As police consider laying further charges, it was also reported that Micevic had trained as a boxer and that a manager of one of the pubs where he worked had complained recently about his excessively aggressive confrontations with patrons.
Micevik was released on bail by a Melbourne magistrate who banned him from working as a crowd controller and ordered him to reappear for committal on a charge of assaulting Hookes outside a pub in the Melbourne suburb of St Kilda just before midnight on Sunday.
The Victorian State Government promised an overhaul of legislation covering the conduct of security guards and hotel bouncers following the tragedy.
It followed an attack this month on another Australian hero, former world champion boxer Jeff Fenech who was slashed outside a Sydney restaurant, and has raised questions about the vulnerability of high-profile people to violence.
"I think it's increasing and maybe it's an extension of the tall poppy syndrome, but it's been around for a while where people will target elite athletes," Australian Institute of Sport psychologist Jeff Bond told Sydney's Daily Telegraph.
Former Test captain Steve Waugh, who played his last match for Australia on January 6, said his brother Mark had been abused on the street recently and it was becoming increasingly difficult for sporting people to go out because of the risk of attack.
Waugh said he felt "physically sick" when he heard the news about his friend "Hookesy".
South Australian born Hookes, whose 178 first class matches included 23 Tests and 39 One-day matches for Australia, latterly coached the Victoria state side which leads the Sheffield Shield competition.
Hookes, survived by his wife Robyn and two step-children, shot to fame on his Test debut in the 1977 Australia-England Centenary Test when he scored five fours off one over by England captain Tony Grieg, who described Hookes' death as an absolute tragedy.
Australian golfer Greg Norman, another of many high-profile Australians shocked by the death, said in Los Angeles, "For the life of me I don't understand senseless, stupid, friggin' accidents like this.
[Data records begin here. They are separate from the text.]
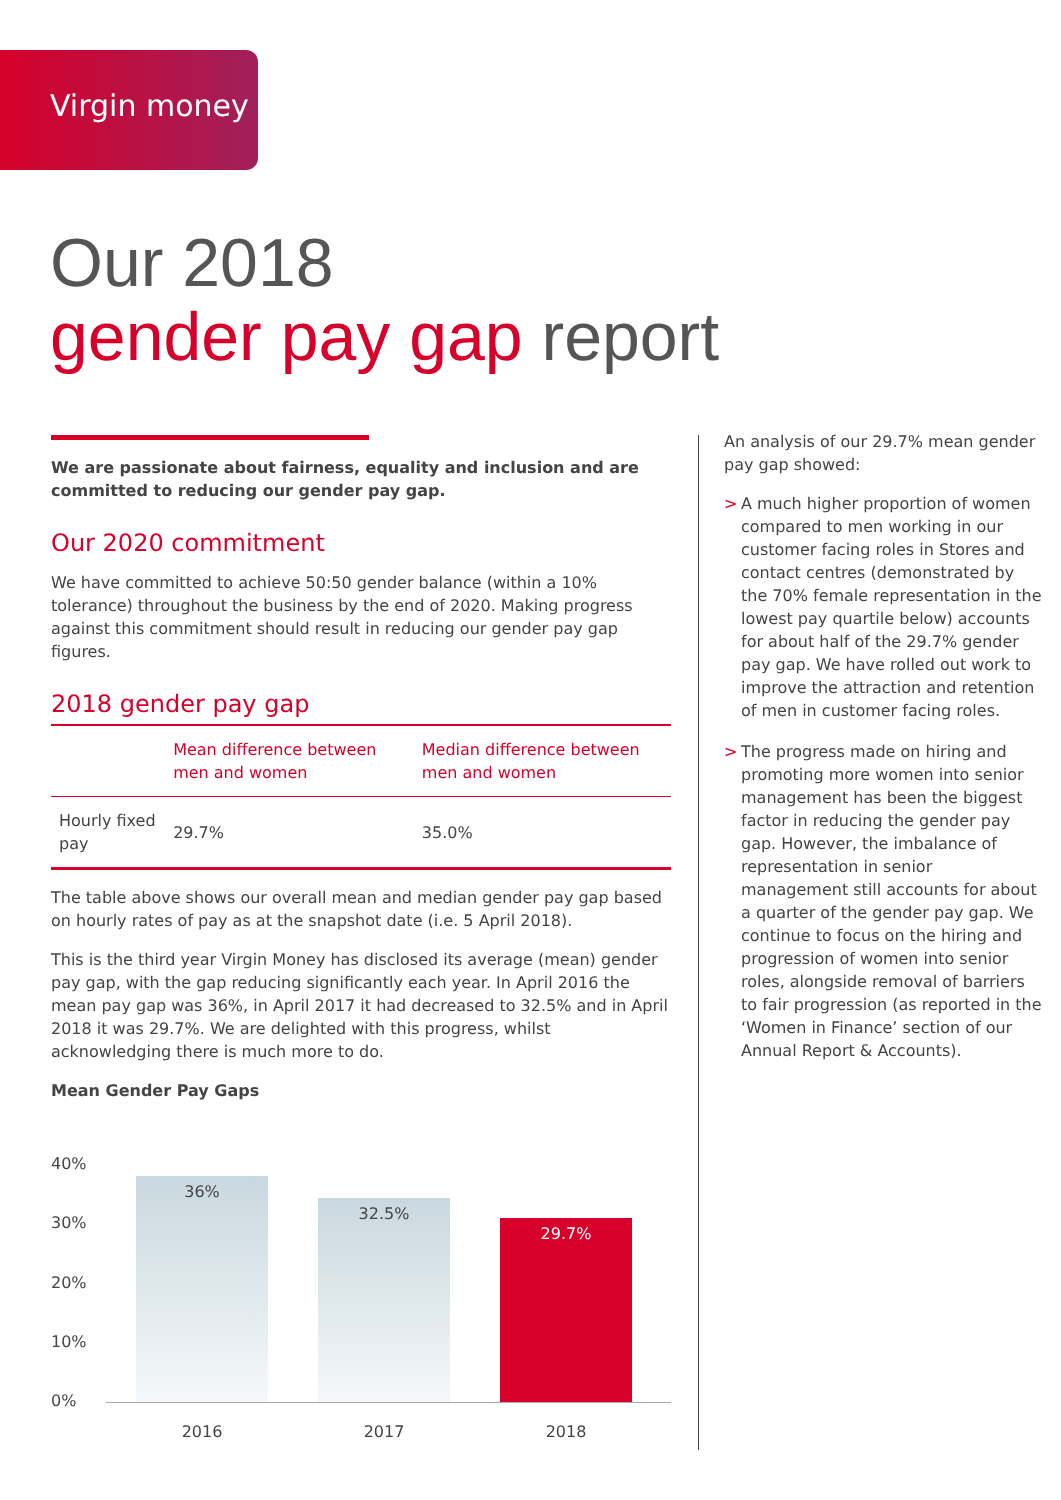Virgin money
Our 2018
gender pay gap report
We are passionate about fairness, equality and inclusion and are committed to reducing our gender pay gap.
Our 2020 commitment
We have committed to achieve 50:50 gender balance (within a 10% tolerance) throughout the business by the end of 2020. Making progress against this commitment should result in reducing our gender pay gap figures.
2018 gender pay gap
| | Mean difference between men and women | Median difference between men and women |
| --- | --- | --- |
| Hourly fixed pay | 29.7% | 35.0% |
The table above shows our overall mean and median gender pay gap based on hourly rates of pay as at the snapshot date (i.e. 5 April 2018).
This is the third year Virgin Money has disclosed its average (mean) gender pay gap, with the gap reducing significantly each year. In April 2016 the mean pay gap was 36%, in April 2017 it had decreased to 32.5% and in April 2018 it was 29.7%. We are delighted with this progress, whilst acknowledging there is much more to do.
Mean Gender Pay Gaps
40%
30%
20%
10%
0%
36%
32.5%
29.7%
2016 2017 2018
An analysis of our 29.7% mean gender pay gap showed:
> A much higher proportion of women compared to men working in our customer facing roles in Stores and contact centres (demonstrated by the 70% female representation in the lowest pay quartile below) accounts for about half of the 29.7% gender pay gap. We have rolled out work to improve the attraction and retention of men in customer facing roles.
> The progress made on hiring and promoting more women into senior management has been the biggest factor in reducing the gender pay gap. However, the imbalance of representation in senior management still accounts for about a quarter of the gender pay gap. We continue to focus on the hiring and progression of women into senior roles, alongside removal of barriers to fair progression (as reported in the ‘Women in Finance’ section of our Annual Report & Accounts).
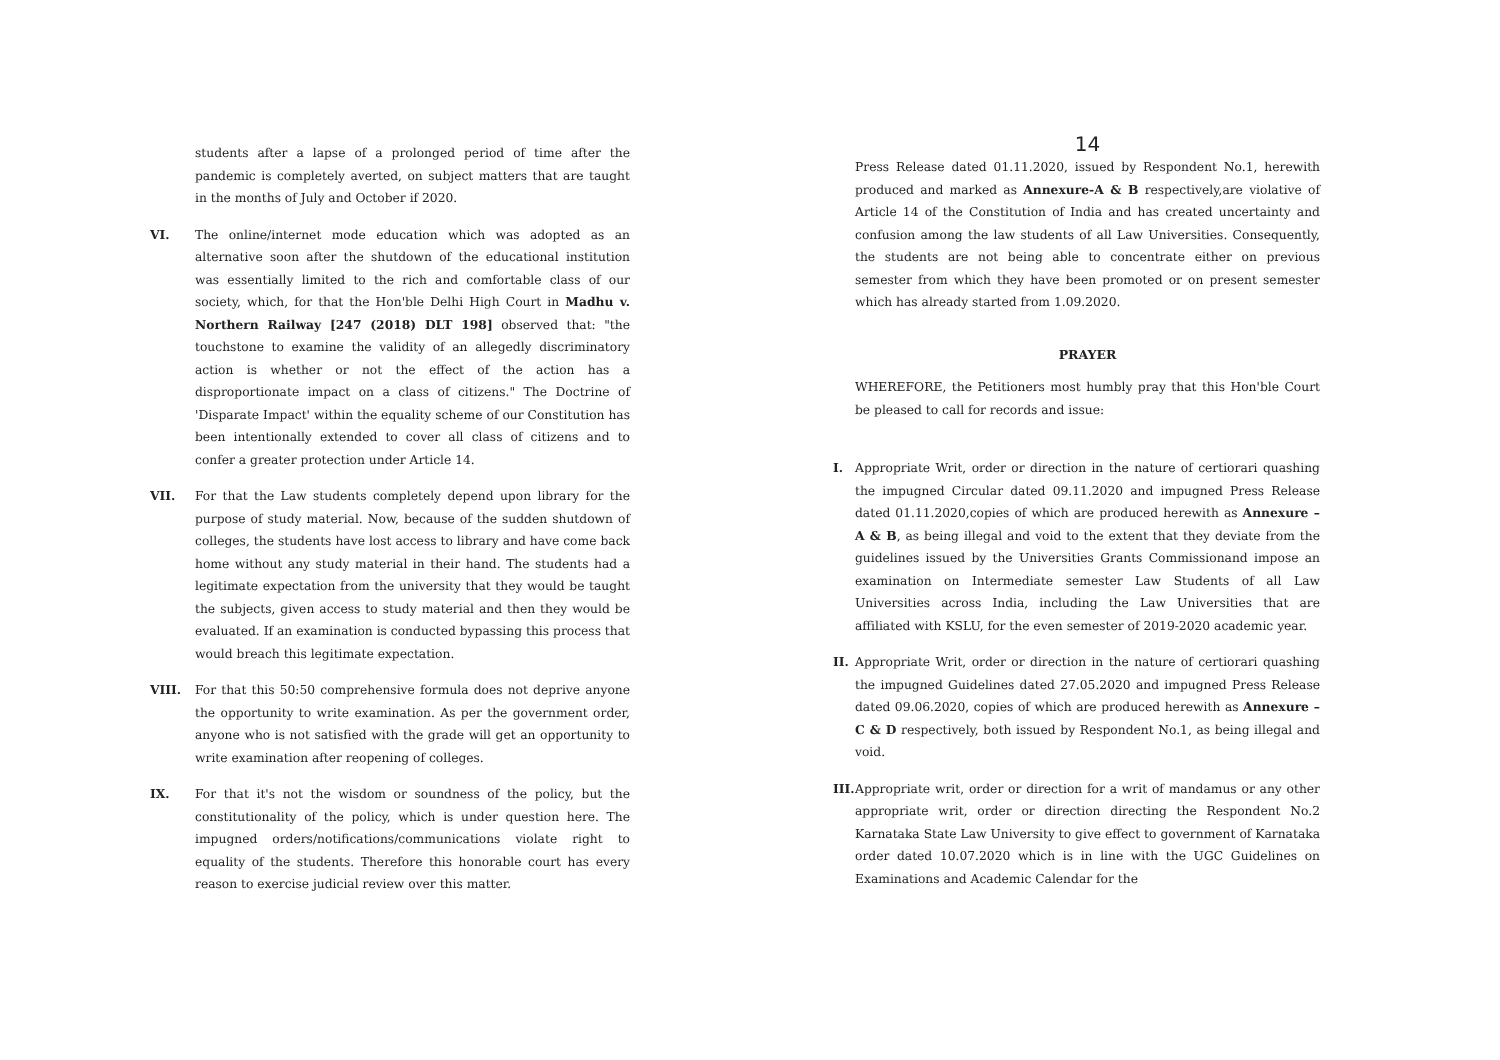students after a lapse of a prolonged period of time after the pandemic is completely averted, on subject matters that are taught in the months of July and October if 2020.
VI. The online/internet mode education which was adopted as an alternative soon after the shutdown of the educational institution was essentially limited to the rich and comfortable class of our society, which, for that the Hon'ble Delhi High Court in Madhu v. Northern Railway [247 (2018) DLT 198] observed that: "the touchstone to examine the validity of an allegedly discriminatory action is whether or not the effect of the action has a disproportionate impact on a class of citizens." The Doctrine of 'Disparate Impact' within the equality scheme of our Constitution has been intentionally extended to cover all class of citizens and to confer a greater protection under Article 14.
VII. For that the Law students completely depend upon library for the purpose of study material. Now, because of the sudden shutdown of colleges, the students have lost access to library and have come back home without any study material in their hand. The students had a legitimate expectation from the university that they would be taught the subjects, given access to study material and then they would be evaluated. If an examination is conducted bypassing this process that would breach this legitimate expectation.
VIII. For that this 50:50 comprehensive formula does not deprive anyone the opportunity to write examination. As per the government order, anyone who is not satisfied with the grade will get an opportunity to write examination after reopening of colleges.
IX. For that it's not the wisdom or soundness of the policy, but the constitutionality of the policy, which is under question here. The impugned orders/notifications/communications violate right to equality of the students. Therefore this honorable court has every reason to exercise judicial review over this matter.
14
Press Release dated 01.11.2020, issued by Respondent No.1, herewith produced and marked as Annexure-A & B respectively,are violative of Article 14 of the Constitution of India and has created uncertainty and confusion among the law students of all Law Universities. Consequently, the students are not being able to concentrate either on previous semester from which they have been promoted or on present semester which has already started from 1.09.2020.
PRAYER
WHEREFORE, the Petitioners most humbly pray that this Hon'ble Court be pleased to call for records and issue:
I. Appropriate Writ, order or direction in the nature of certiorari quashing the impugned Circular dated 09.11.2020 and impugned Press Release dated 01.11.2020,copies of which are produced herewith as Annexure – A & B, as being illegal and void to the extent that they deviate from the guidelines issued by the Universities Grants Commissionand impose an examination on Intermediate semester Law Students of all Law Universities across India, including the Law Universities that are affiliated with KSLU, for the even semester of 2019-2020 academic year.
II.
Appropriate Writ, order or direction in the nature of certiorari quashing the impugned Guidelines dated 27.05.2020 and impugned Press Release dated 09.06.2020, copies of which are produced herewith as Annexure – C & D respectively, both issued by Respondent No.1, as being illegal and void.
III.
Appropriate writ, order or direction for a writ of mandamus or any other appropriate writ, order or direction directing the Respondent No.2 Karnataka State Law University to give effect to government of Karnataka order dated 10.07.2020 which is in line with the UGC Guidelines on Examinations and Academic Calendar for the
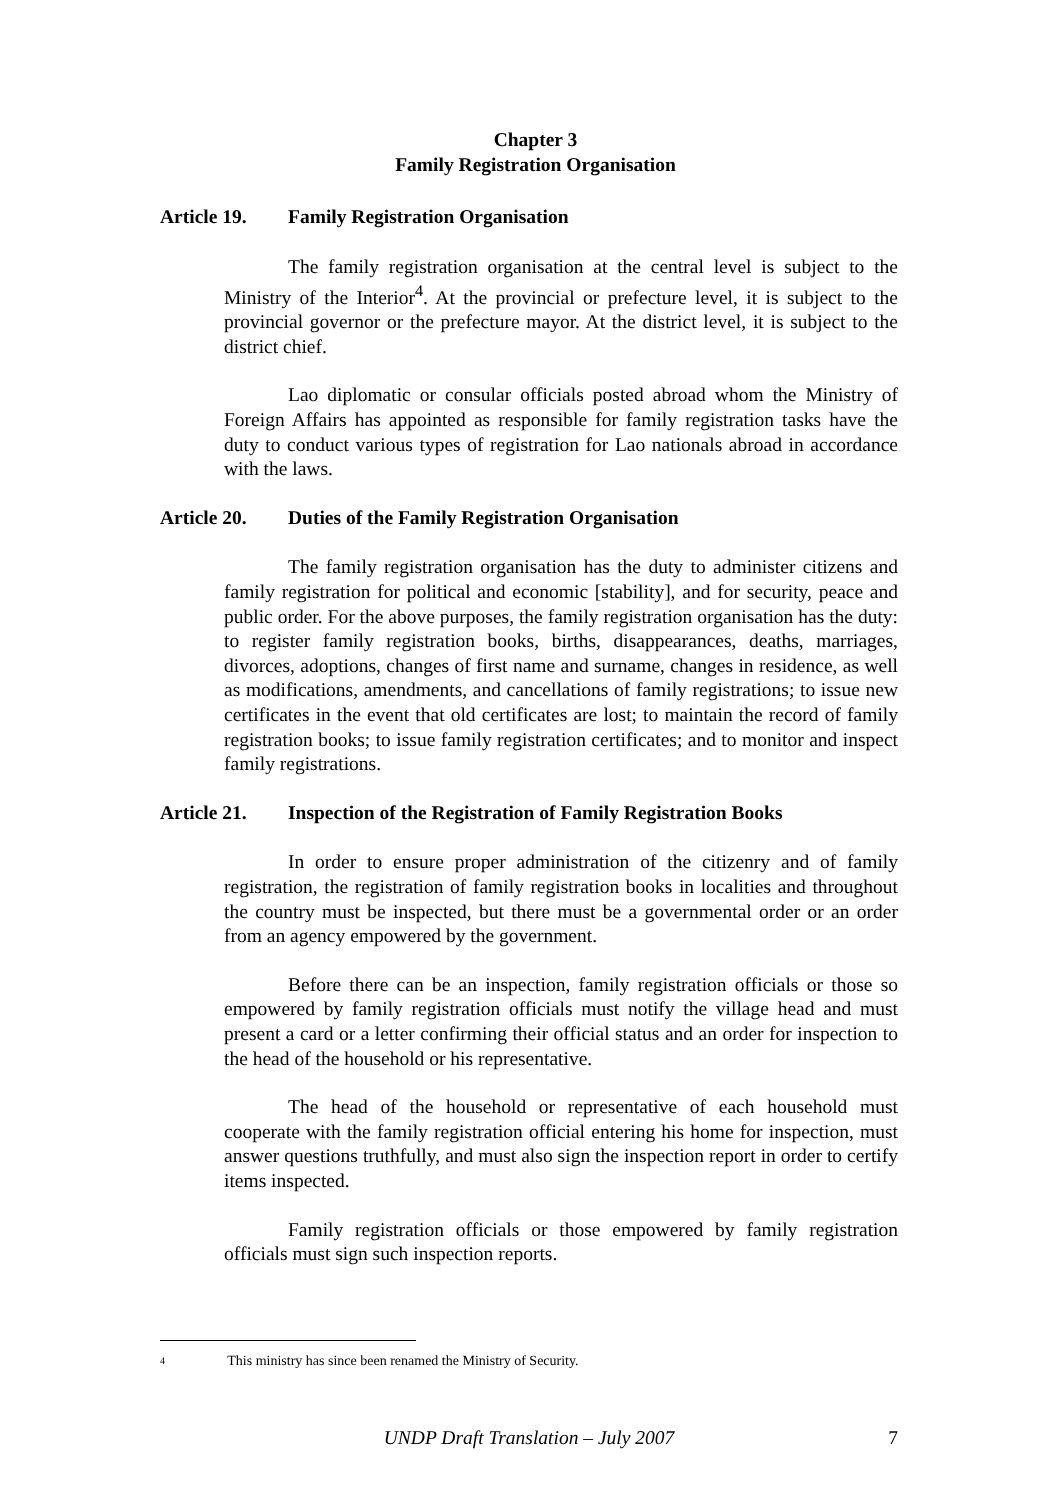Chapter 3
Family Registration Organisation
Article 19. Family Registration Organisation
The family registration organisation at the central level is subject to the Ministry of the Interior<sup>4</sup>. At the provincial or prefecture level, it is subject to the provincial governor or the prefecture mayor. At the district level, it is subject to the district chief.
Lao diplomatic or consular officials posted abroad whom the Ministry of Foreign Affairs has appointed as responsible for family registration tasks have the duty to conduct various types of registration for Lao nationals abroad in accordance with the laws.
Article 20. Duties of the Family Registration Organisation
The family registration organisation has the duty to administer citizens and family registration for political and economic [stability], and for security, peace and public order. For the above purposes, the family registration organisation has the duty: to register family registration books, births, disappearances, deaths, marriages, divorces, adoptions, changes of first name and surname, changes in residence, as well as modifications, amendments, and cancellations of family registrations; to issue new certificates in the event that old certificates are lost; to maintain the record of family registration books; to issue family registration certificates; and to monitor and inspect family registrations.
Article 21. Inspection of the Registration of Family Registration Books
In order to ensure proper administration of the citizenry and of family registration, the registration of family registration books in localities and throughout the country must be inspected, but there must be a governmental order or an order from an agency empowered by the government.
Before there can be an inspection, family registration officials or those so empowered by family registration officials must notify the village head and must present a card or a letter confirming their official status and an order for inspection to the head of the household or his representative.
The head of the household or representative of each household must cooperate with the family registration official entering his home for inspection, must answer questions truthfully, and must also sign the inspection report in order to certify items inspected.
Family registration officials or those empowered by family registration officials must sign such inspection reports.
4 This ministry has since been renamed the Ministry of Security.
UNDP Draft Translation – July 2007 7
I mean, what a waste of somebody's life.
"I knew Hookesy very, very well and as a matter of a fact every time I went down to Australia we pretty much had a conversation each time."
The BBC's cricket expert Jonathan Agnew, who saw Hookes debut at the Centenary Test in Melbourne told ABC radio what he remembered was "this very good looking, fair-haired, blue-eyed, all Australian boy really bursting onto the scene. "He did have an enormous impact on Australian cricket."